Is dat wel mogelijk voor een leven dat, naar de woorden van zijn biograaf Leon Voet, aaneenhing van  “merkwaardige peripetieën en bruuske wendingen tegen een achtergrond van oorlog en geweld”? Voet wist waarover hij sprak: hij was jarenlang conservator van het Museum Plantin-Moretus, kende het archief van Plantins drukkerij door en door en publiceerde in 1969 The Golden Compasses. Dat boek is nog steeds de meest gezaghebbende studie over leven en werk van Plantin en zijn nakomelingen, de Moretussen. Eerder dan met een samenvattend lineair overzicht wordt aan dat bewogen bestaan waarschijnlijk meer recht gedaan door enkele betekenisvolle momenten te selecteren, keerpunten die Plantins leven telkens een andere wending gaven, en die essentieel zijn om het werk en de betekenis van de Franse Antwerpenaar te begrijpen.

Tekening van een passer

Vanaf 1557 was de passer het bekende drukkersmerk van Plantin.
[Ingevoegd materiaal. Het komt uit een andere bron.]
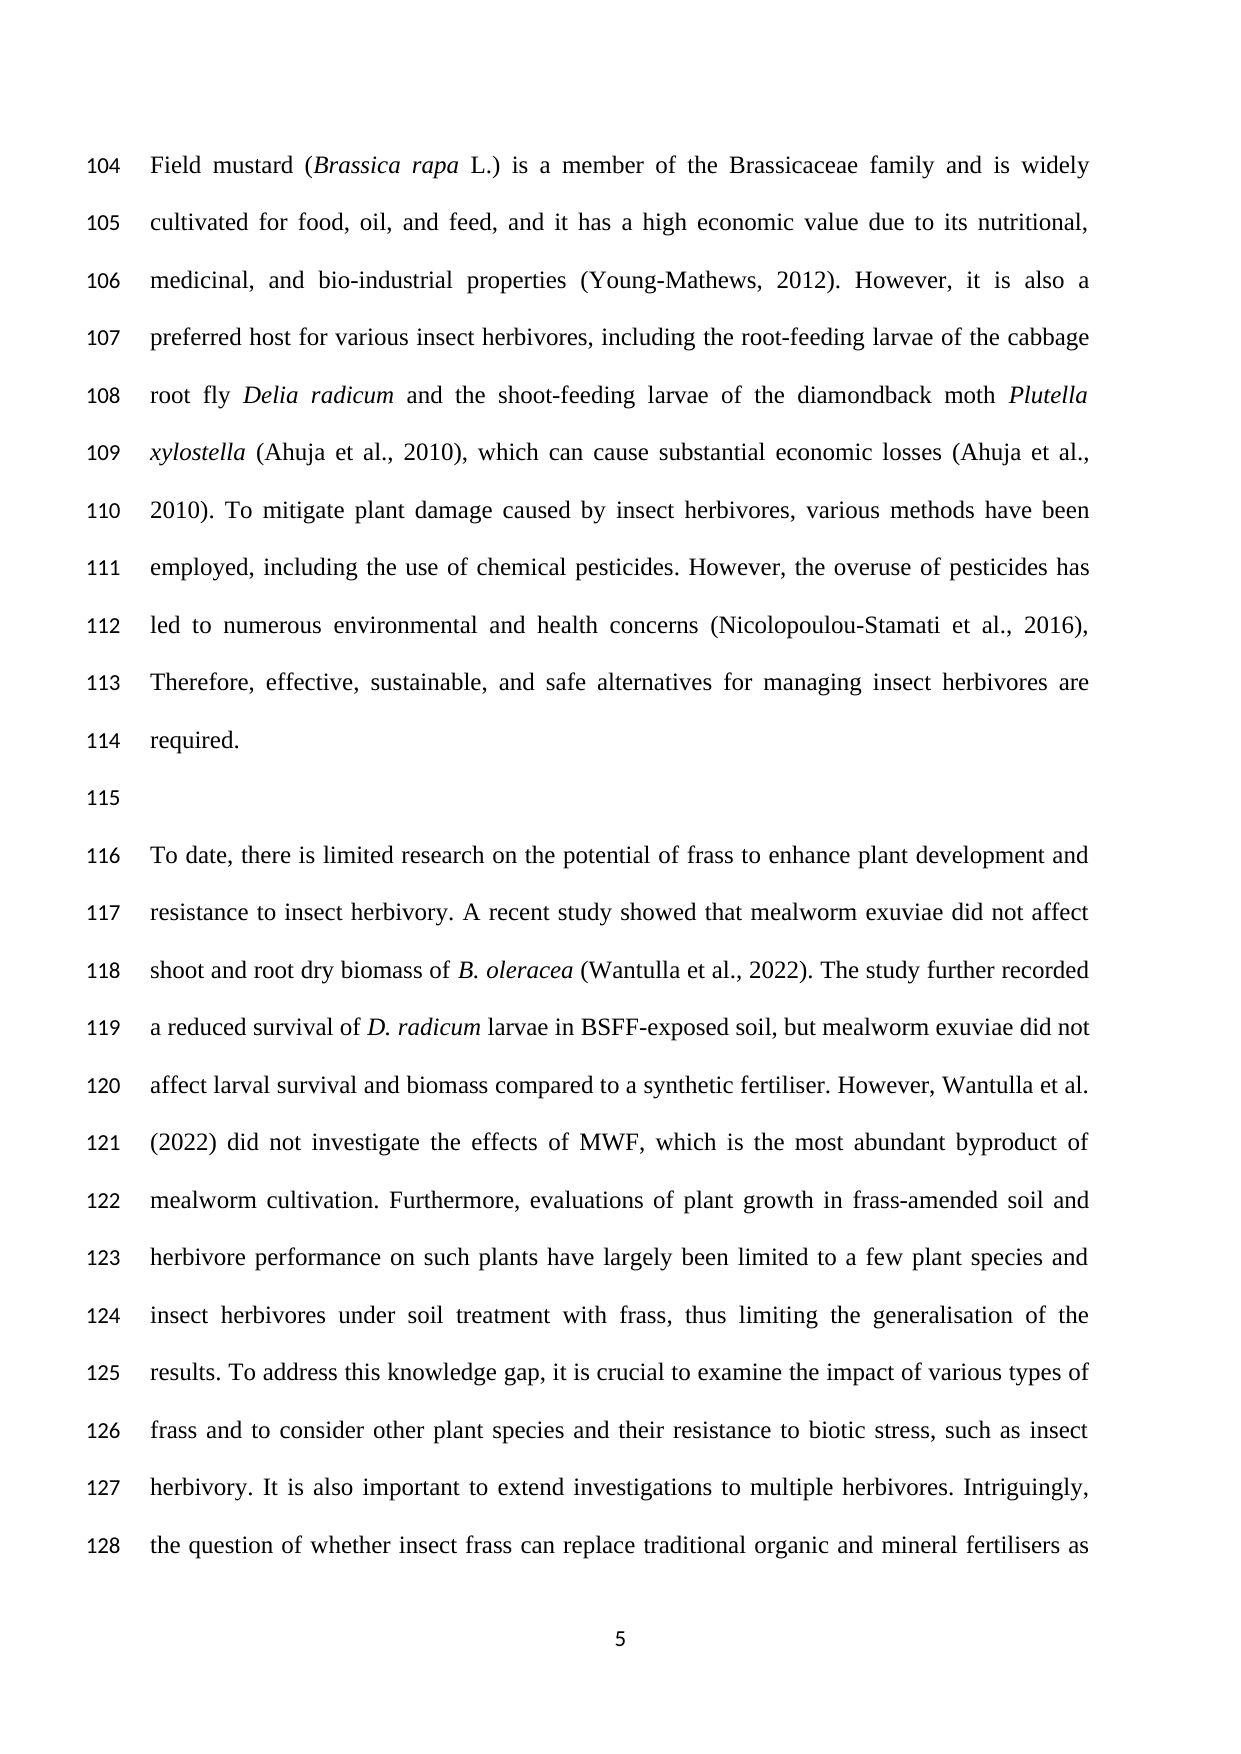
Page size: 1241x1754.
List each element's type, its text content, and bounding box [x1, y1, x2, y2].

text Field mustard (Brassica rapa L.) is a member of the Brassicaceae family and is widely cultivated for food, oil, and feed, and it has a high economic value due to its nutritional, medicinal, and bio-industrial properties (Young-Mathews, 2012). However, it is also a preferred host for various insect herbivores, including the root-feeding larvae of the cabbage root fly Delia radicum and the shoot-feeding larvae of the diamondback moth Plutella xylostella (Ahuja et al., 2010), which can cause substantial economic losses (Ahuja et al., 2010). To mitigate plant damage caused by insect herbivores, various methods have been employed, including the use of chemical pesticides. However, the overuse of pesticides has led to numerous environmental and health concerns (Nicolopoulou-Stamati et al., 2016), Therefore, effective, sustainable, and safe alternatives for managing insect herbivores are required. [150, 150, 1090, 754]
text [150, 840, 1090, 1559]
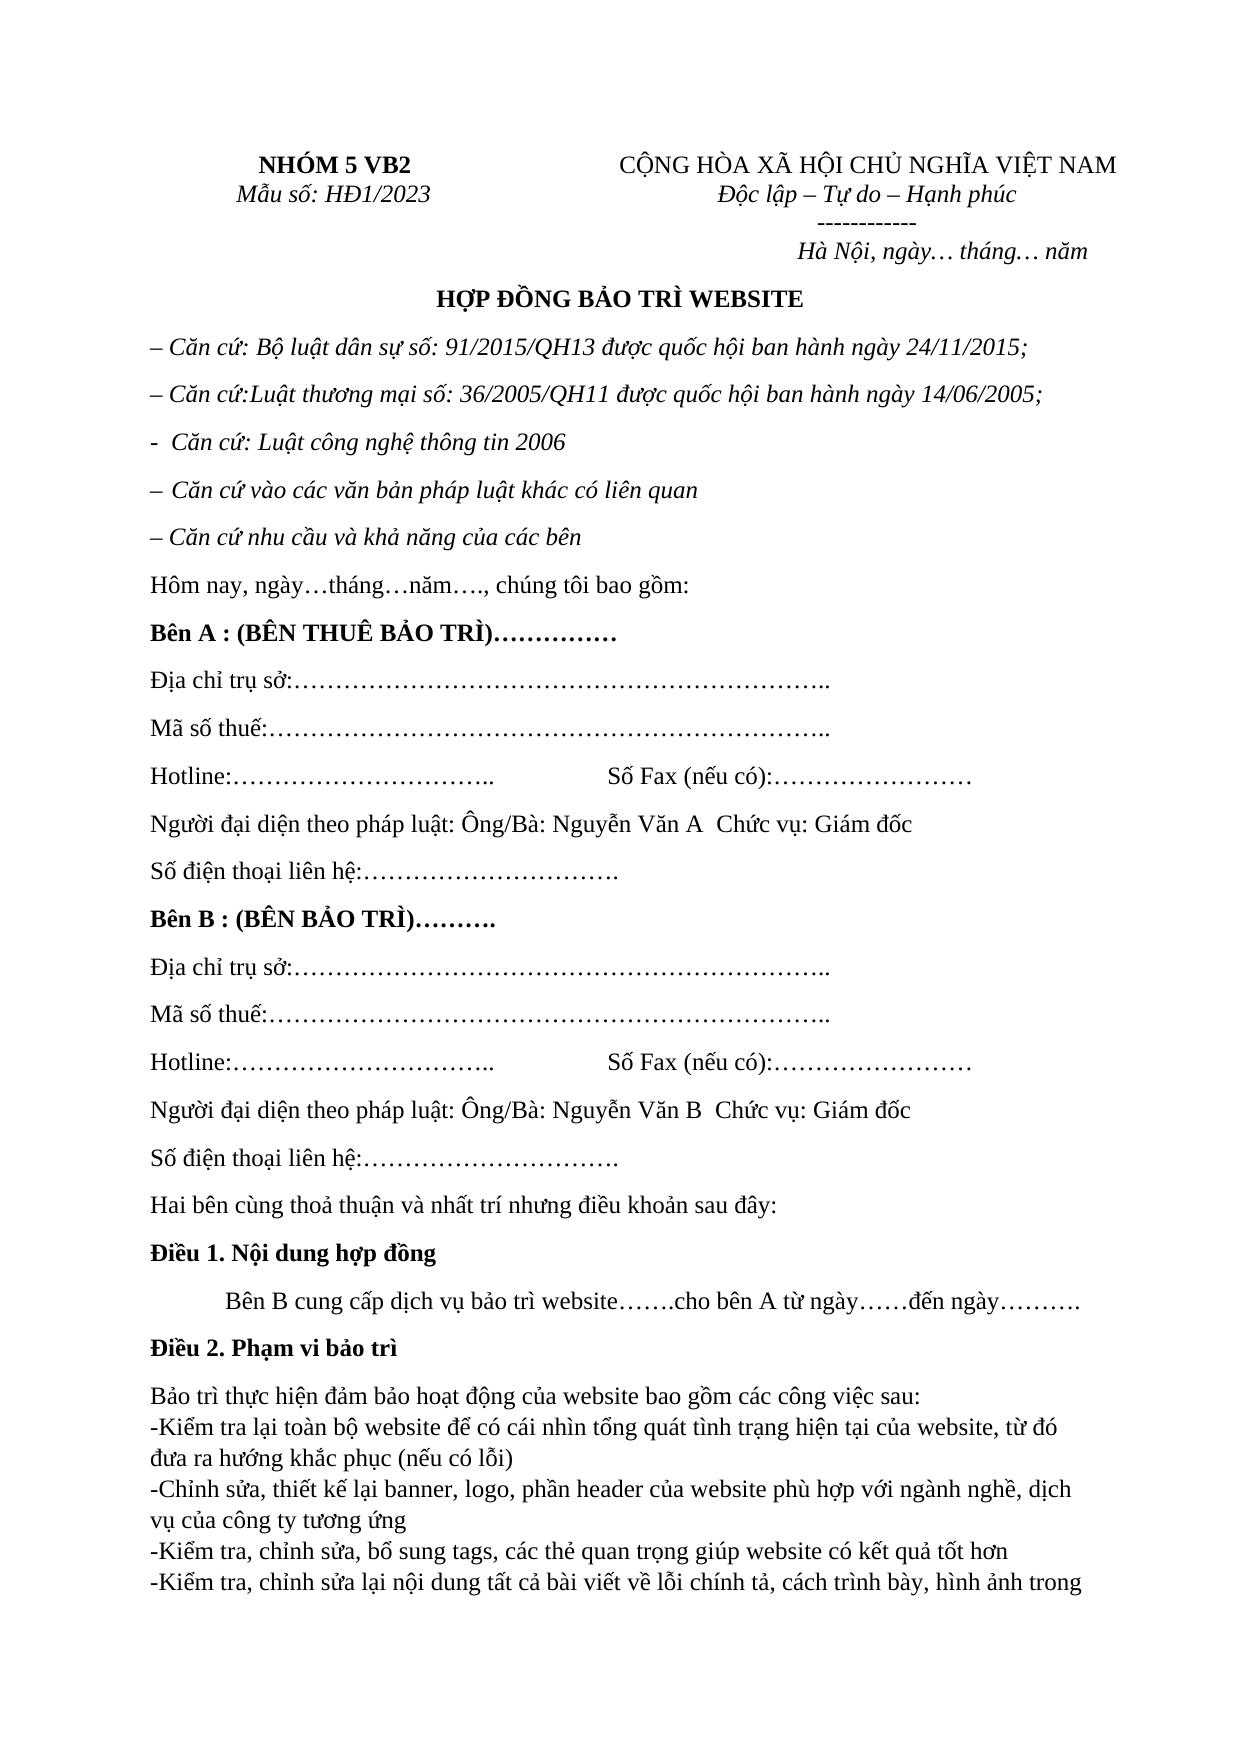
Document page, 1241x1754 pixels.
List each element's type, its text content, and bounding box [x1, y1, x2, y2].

table_header NHÓM 5 VB2 Mẫu số: HĐ1/2023 [150, 150, 519, 236]
text Mã số thuế:………………………………………………………….. [150, 999, 1090, 1028]
text – Căn cứ vào các văn bản pháp luật khác có liên quan [150, 475, 1090, 503]
text Bên B : (BÊN BẢO TRÌ)………. [150, 904, 1090, 933]
text Người đại diện theo pháp luật: Ông/Bà: Nguyễn Văn A Chức vụ: Giám đốc [150, 809, 1090, 837]
text Hai bên cùng thoả thuận và nhất trí nhưng điều khoản sau đây: [150, 1190, 1090, 1219]
text - Căn cứ: Luật công nghệ thông tin 2006 [150, 427, 1090, 456]
text Địa chỉ trụ sở:……………………………………………………….. [150, 666, 1090, 694]
text Bên A : (BÊN THUÊ BẢO TRÌ)…………… [150, 618, 1090, 647]
text Hotline:………………………….. Số Fax (nếu có):…………………… [150, 1047, 1090, 1076]
text Điều 2. Phạm vi bảo trì [150, 1333, 1090, 1362]
text Điều 1. Nội dung hợp đồng [150, 1238, 1090, 1267]
text Bên B cung cấp dịch vụ bảo trì website…….cho bên A từ ngày……đến ngày………. [150, 1286, 1090, 1314]
text Hotline:………………………….. Số Fax (nếu có):…………………… [150, 761, 1090, 790]
table_header CỘNG HÒA XÃ HỘI CHỦ NGHĨA VIỆT NAM Độc lập – Tự do – Hạnh phúc ------------ [519, 150, 1217, 236]
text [150, 1381, 1090, 1596]
text Mã số thuế:………………………………………………………….. [150, 713, 1090, 742]
text Số điện thoại liên hệ:…………………………. [150, 856, 1090, 885]
text Hà Nội, ngày… tháng… năm [150, 236, 1090, 265]
text – Căn cứ:Luật thương mại số: 36/2005/QH11 được quốc hội ban hành ngày 14/06/2005; [150, 379, 1090, 408]
text Người đại diện theo pháp luật: Ông/Bà: Nguyễn Văn B Chức vụ: Giám đốc [150, 1095, 1090, 1124]
text HỢP ĐỒNG BẢO TRÌ WEBSITE [150, 284, 1090, 313]
text – Căn cứ: Bộ luật dân sự số: 91/2015/QH13 được quốc hội ban hành ngày 24/11/2015; [150, 332, 1090, 360]
text Hôm nay, ngày…tháng…năm…., chúng tôi bao gồm: [150, 570, 1090, 599]
text Số điện thoại liên hệ:…………………………. [150, 1143, 1090, 1171]
text – Căn cứ nhu cầu và khả năng của các bên [150, 522, 1090, 551]
text Địa chỉ trụ sở:……………………………………………………….. [150, 952, 1090, 981]
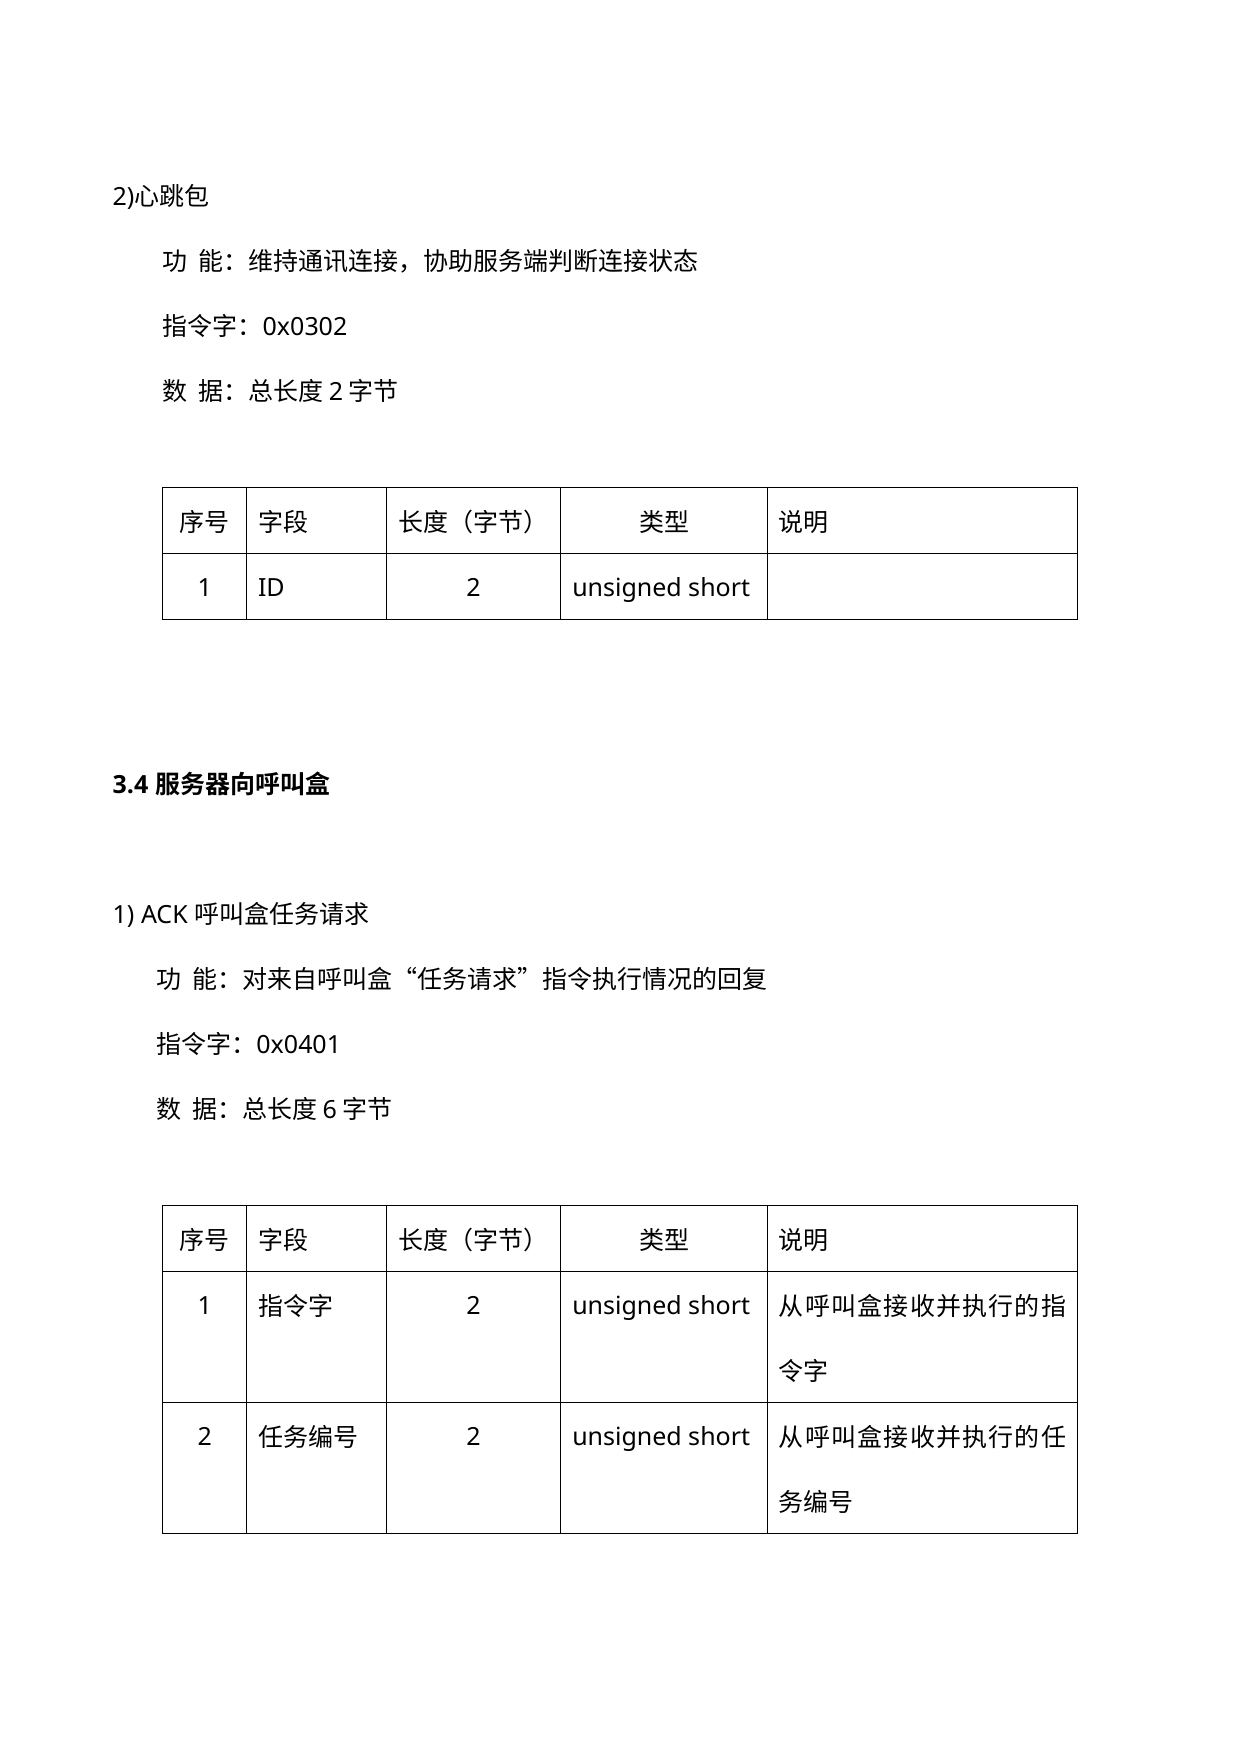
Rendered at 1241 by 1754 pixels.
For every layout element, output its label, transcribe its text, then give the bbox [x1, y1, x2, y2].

table_cell ID [247, 554, 386, 619]
table_cell unsigned short [561, 554, 767, 619]
table_cell 从呼叫盒接收并执行的任务编号 [768, 1403, 1077, 1533]
table_header 字段 [247, 488, 386, 553]
table_cell 1 [163, 1272, 246, 1402]
table_cell unsigned short [561, 1272, 767, 1402]
table_cell 从呼叫盒接收并执行的指令字 [768, 1272, 1077, 1402]
text 指令字：0x0401 [112, 1010, 1128, 1075]
text 1) ACK 呼叫盒任务请求 [112, 880, 1128, 945]
table_header 序号 [163, 1206, 246, 1271]
table_cell unsigned short [561, 1403, 767, 1533]
table_cell 2 [163, 1403, 246, 1533]
text 3.4 服务器向呼叫盒 [112, 750, 1128, 815]
text 功 能：维持通讯连接，协助服务端判断连接状态 [112, 227, 1128, 292]
table_header 说明 [768, 1206, 1077, 1271]
table_cell 指令字 [247, 1272, 386, 1402]
table_cell 2 [387, 1272, 560, 1402]
table_header 长度（字节） [387, 1206, 560, 1271]
table_header 字段 [247, 1206, 386, 1271]
table_header 类型 [561, 1206, 767, 1271]
text 2)心跳包 [112, 162, 1128, 227]
text 数 据：总长度6字节 [112, 1075, 1128, 1140]
text 指令字：0x0302 [112, 292, 1128, 357]
table_cell [768, 554, 1077, 619]
text 数 据：总长度2字节 [112, 357, 1128, 422]
table_cell 1 [163, 554, 246, 619]
table_cell 任务编号 [247, 1403, 386, 1533]
table_header 长度（字节） [387, 488, 560, 553]
table_header 类型 [561, 488, 767, 553]
text 功 能：对来自呼叫盒“任务请求”指令执行情况的回复 [112, 945, 1128, 1010]
table_cell 2 [387, 1403, 560, 1533]
table_header 序号 [163, 488, 246, 553]
table_header 说明 [768, 488, 1077, 553]
table_cell 2 [387, 554, 560, 619]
Kantelmomenten beleefde Plantin al in zijn jongste jaren. Het is tekenend dat hij niet met zekerheid kon zeggen wanneer hij precies geboren was. Hij was de enig overgebleven zoon van een eenvoudige huisknecht uit de omgeving van Tours, Jean Plantin, die zijn vrouw en alle andere kinderen verloren had aan de pest. Jean nam zijn zoon mee naar Lyon om er in dienst te treden van de patriciërsfamilie Porret. Later begeleidden ze een telg van deze familie naar Orléans en Parijs. Maar in de Franse hoofdstad kwam Christophe Plantin plots alleen te staan, toen zijn vader overleed. Hij trok daarop naar de Normandische stad Caen en ging er in de leer bij een boekbinder en boekverkoper. Daar in Caen lag dus de kiem van zijn latere beroepsloopbaan. En hij leerde er zijn vrouw kennen, Jeanne Rivière, met wie hij in 1545 of 1546 trouwde. Het echtpaar woonde nog een tijdlang in Parijs, maar vertrok in 1548 of 1549 naar Antwerpen. Op 21 maart 1550 werd Plantin ingeschreven als burger van de Scheldestad.
 

1.    18 februari 1555: Plantin officieel als drukker erkend


In de 16de eeuw kon je niet zomaar een drukkerij oprichten. Natuurlijk had je een startkapitaal nodig, en een drukpers, loden letters, inkt en papier. Maar ook als je het drukkersvak beheerste en over al het nodige beschikte om met een atelier te beginnen, dan nog kon je niet starten zonder een officiële toestemming van de overheid. Voor Plantin kwam die er in 1555. Op 18 februari van dat jaar verleende de Raad van Brabant hem een licentie. Met die officiële erkenning startte zijn carrière als zelfstandige drukker. Zoals de wet het voorschreef vroeg hij vervolgens privileges aan voor elke uitgave die hij op de pers wilde leggen. Daarmee kon hij voor een afgesproken periode het alleenrecht op die titel claimen. Voor de overheid was deze procedure een instrument van preventieve censuur. 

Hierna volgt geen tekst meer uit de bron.